On Mon, Feb 9, 2015 at 5:29 PM, Jonathan S. Shapiro <[email protected]> wrote:
> On Mon, Feb 9, 2015 at 3:22 PM, Geoffrey Irving <[email protected]> wrote:
>>
>>
>> Scala (and I believe Fortress) solve this by mechanically translating
>> comprehensions into iterated calls to flatMap / map / filter, and then
>> using whatever result types flatMap produces.  E.g.,
>>
>>     zs = [ (x,y) | x <- xs; y <- ys ]
>>
>> would turn into
>>
>>     zs = concatMap (x -> map (y -> (x,y)) ys) xs
>>
>> If concatMap can generate a certain collection type, so can
>> comprehensions.  If the user wants to make a particular container use
>> extremely fancy ad-hoc techniques to be flexible, they can choose to
>> do that for the particular concatMap overloads.
>
> That makes sense. And given the type class approach that Keean and I seem to
> be agreeing on, I know how to think about that. It seems a little odd to me
> that [ expr | generator ] is a syntactic construct unrelated to lists, but
> that's *all* it is - a bit odd.

Scala uses unrelated syntax:

    for (x <- xs; y <- ys) yield (x,y)

Not sure what Fortress did.  I agree that using list syntax for
general monadic comprehensions would be confusing.  I'm not
particularly enamored with Scala's syntax.
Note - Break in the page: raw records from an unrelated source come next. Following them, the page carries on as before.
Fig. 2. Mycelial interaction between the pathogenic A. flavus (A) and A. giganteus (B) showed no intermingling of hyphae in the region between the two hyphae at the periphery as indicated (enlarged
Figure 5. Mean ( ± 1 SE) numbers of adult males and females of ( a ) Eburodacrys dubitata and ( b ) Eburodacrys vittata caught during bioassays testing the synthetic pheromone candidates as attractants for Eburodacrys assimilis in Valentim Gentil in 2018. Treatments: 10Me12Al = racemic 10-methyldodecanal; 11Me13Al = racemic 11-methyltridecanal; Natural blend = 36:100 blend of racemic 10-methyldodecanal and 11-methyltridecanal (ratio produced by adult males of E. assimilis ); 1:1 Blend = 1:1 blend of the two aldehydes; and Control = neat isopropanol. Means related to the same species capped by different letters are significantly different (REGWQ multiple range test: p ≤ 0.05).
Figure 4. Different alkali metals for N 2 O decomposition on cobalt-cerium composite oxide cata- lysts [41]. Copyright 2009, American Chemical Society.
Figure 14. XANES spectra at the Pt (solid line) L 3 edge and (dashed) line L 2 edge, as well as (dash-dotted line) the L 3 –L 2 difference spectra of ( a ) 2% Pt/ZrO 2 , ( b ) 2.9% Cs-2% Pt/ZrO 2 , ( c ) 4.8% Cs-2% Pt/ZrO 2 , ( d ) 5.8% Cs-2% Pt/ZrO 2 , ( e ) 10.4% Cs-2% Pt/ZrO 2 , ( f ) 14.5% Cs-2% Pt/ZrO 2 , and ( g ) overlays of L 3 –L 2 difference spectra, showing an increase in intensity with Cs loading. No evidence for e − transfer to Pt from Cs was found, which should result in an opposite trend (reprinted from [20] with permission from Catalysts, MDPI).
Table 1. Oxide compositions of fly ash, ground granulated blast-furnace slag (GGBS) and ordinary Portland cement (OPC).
> The consequence that I would pragmatically expect is that you'd end up with
> the type of the result set being underspecified in many cases, leading to a
> need for annotations to ensure that the result set type actually
> concretizes. The success of type classes at abstracting the type ends up
> leaving your waist size so abstract that your pants fall down. :-)
>
>>
>> The place where this breaks down in scala is different container
>> types.  E.g., you like a comprehension involving a list and an option
>> to produce a list (probably), but it is either a compile error or
>> something useless.
>
>
> That seems odd. I'm not sure I see how that would happen...

It just be me, but I routinely find myself wanting this overload:

    concatMap :: (b -> Maybe c) -> [a] -> [c]

I.e., a concatMap overload that mixes two different monads together.
It only makes sense for certain monads (Maybe injects into List), but
it seems to come up with some frequency.